I've known a husband and wife who both tried to provoke the other to file for divorce so that they could avoid the guilt of being the person who filed for the divorce. They both wanted to be able to say after the divorce that it was their spouse, not them, who filed for divorce, thus making their subsequent second marriages lawful. We may be able to fool people, but we can't fool God. For example, what is His appraisal of the woman who, in disobedience to God's Word, continually withholds sex from her husband and then divorces him because he became unfaithful to her? Is she not at least partly responsible for the divorce?
The case of the twice-divorced woman we just read about from Deuteronomy 24 does not say anything about the legitimacy of her two divorces. Her first husband found some "indecency" in her. If that "indecency" had been adultery, she would have been worthy of death according to the Law of Moses, which prescribed that adulterers be stoned (see Lev. 20:10). So, if adultery is the only legitimate reason for divorce, perhaps her first husband did not have good reason to divorce her. On the other hand, perhaps she had committed adultery, and he, being a righteous man like Mary's Joseph, "desired to put her away secretly" (Matt. 1:19). There are many possible scenarios.

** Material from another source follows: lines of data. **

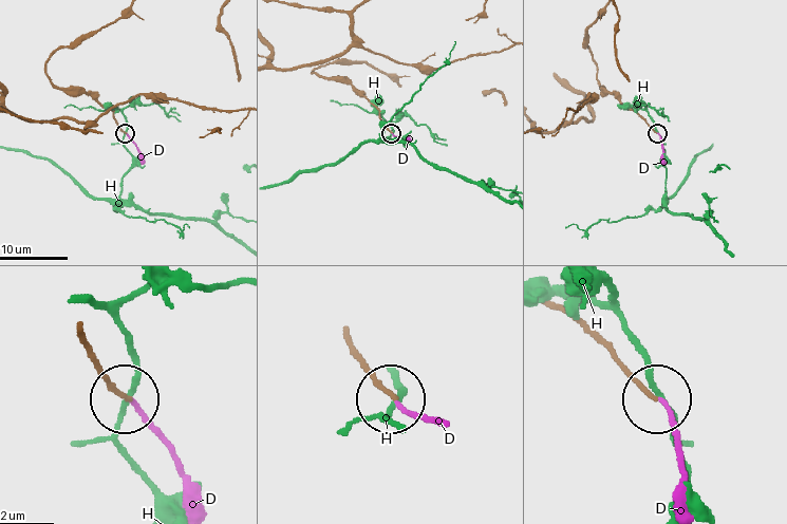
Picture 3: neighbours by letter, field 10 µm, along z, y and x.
Join D. D is the same cell, H is another cell; the neuron continues.

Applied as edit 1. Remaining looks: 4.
Inspect: 3d 40 µm at (644, 150) of picture 1. End of a long branch.

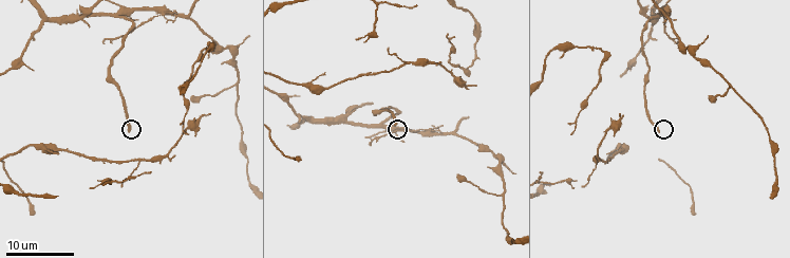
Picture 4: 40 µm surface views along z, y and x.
Inspect: pieces 10 µm at (656, 130) of picture 4.

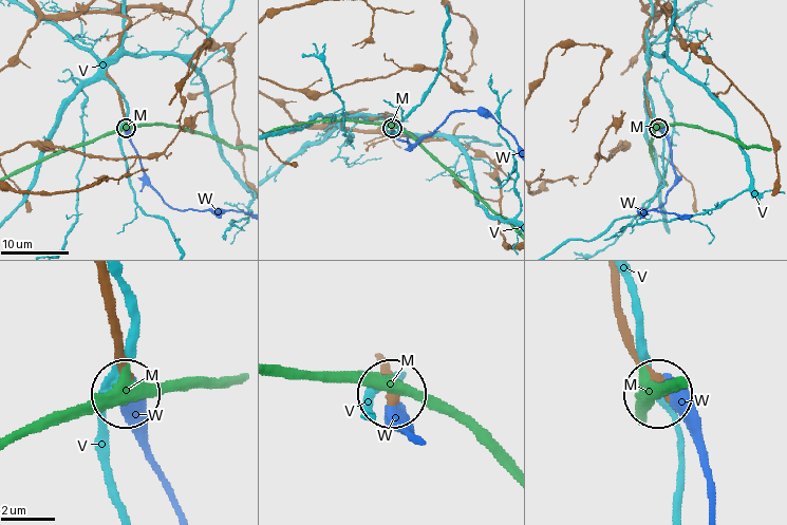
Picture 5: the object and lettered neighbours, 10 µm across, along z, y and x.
Join W. W is the same cell, M and V are other cells; the object passes into it along (107, 320), (131, 419), (172, 508) in picture 5; it goes on there.

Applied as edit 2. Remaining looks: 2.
Inspect: 3d 40 µm at (205, 102) of picture 1. Free end.

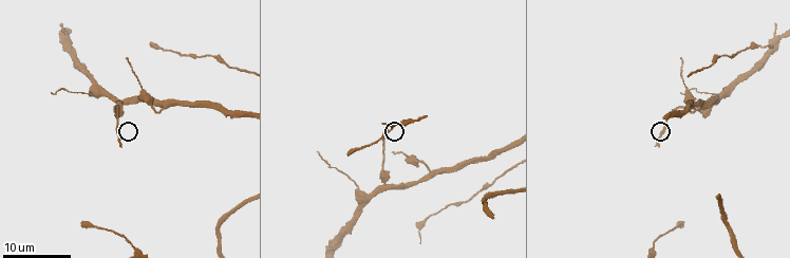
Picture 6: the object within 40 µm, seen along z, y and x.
Inspect: pieces 6 µm at (657, 144) of picture 6. See the neighbours.

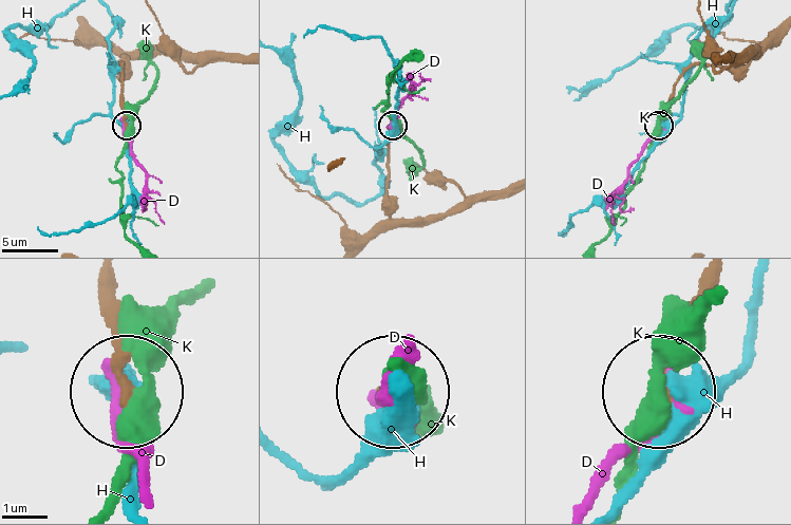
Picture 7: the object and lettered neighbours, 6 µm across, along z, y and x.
Accept. D, H and K are other cells; no lettered segment goes on from it.

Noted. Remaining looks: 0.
Stop: edits made, join at picture 3, join at picture 5; the rest is unchecked.

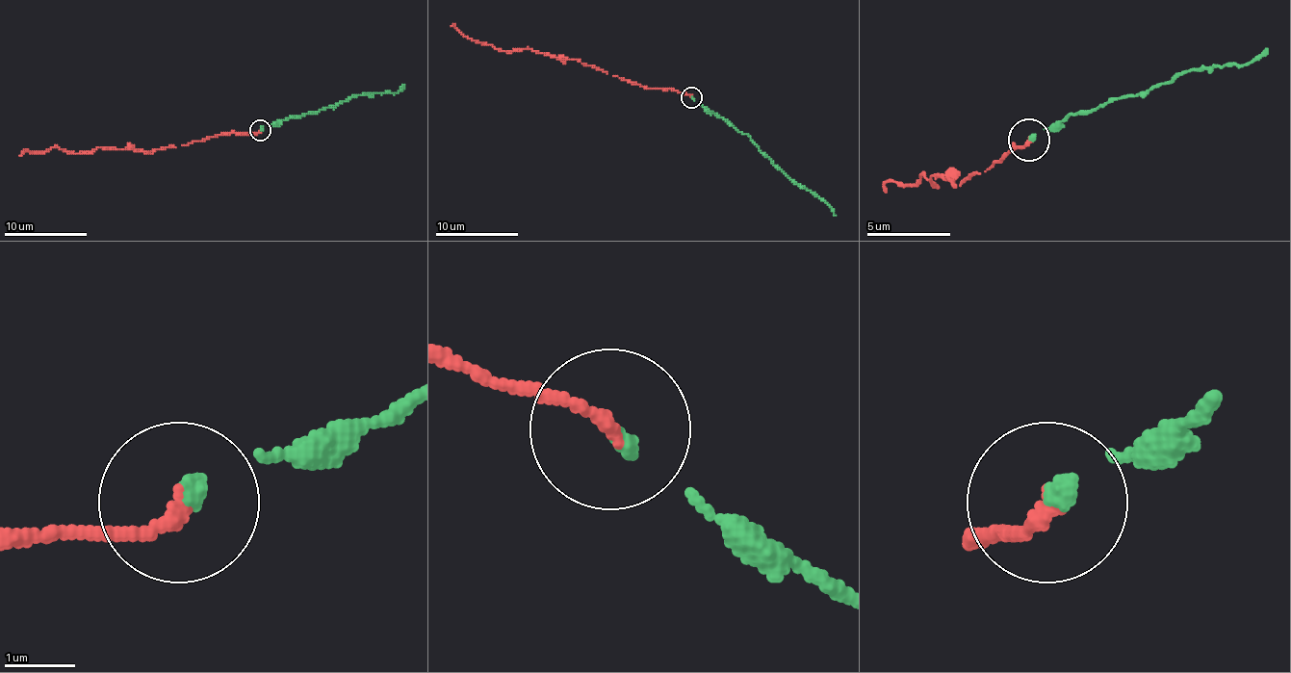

Her second husband is said to have simply "turned against her." Once again, we don't know who was to blame or if they shared the blame. But it doesn't make any difference. God's grace was extended to her to remarry anyone who would take the chance on a twice-divorced woman, with the exception of her first husband.
"But if people are told that it is lawful for them to remarry after divorcing for any reason, that will encourage them to divorce for illegitimate reasons," it is often claimed. I suppose that might be true in some cases of religious people who are not truly attempting to please God. But trying to restrain people from sinning who are not submitted to God is a fairly useless exercise. People who are truly submitted to God in their hearts, however, are not trying to find ways to sin. They are trying to please God. And those kinds of people usually have strong marriages. Moreover, apparently God was not too concerned about people under the old covenant divorcing for illegitimate reasons due to a liberal law of remarriage, because He gave Israel a liberal law of remarriage.
Should we avoid telling people that God is willing to forgive them of any sin, lest they be encouraged to sin because they know that forgiveness is available? If so, we'll have to stop preaching the gospel. Again, it all comes down to the condition of people's hearts. Those who love God want to obey Him. I know very well that God's forgiveness would be available for me if I ask for it, no matter what sin I might commit. But that doesn't motivate me at all to sin, because I love God and have been born again. I've been transformed by God's grace. I want to please Him.
God knows there is no need to add one more negative consequence to the many unavoidable negative consequences of divorce in hopes of motivating people to remain married. Telling people with troubled marriages that they better not divorce because they will not be permitted to ever remarry provides very little motivation for staying married. Even if he believes you, the prospect of a life of singleness compared to a life of continual marital misery sounds like heaven to the miserably-married person.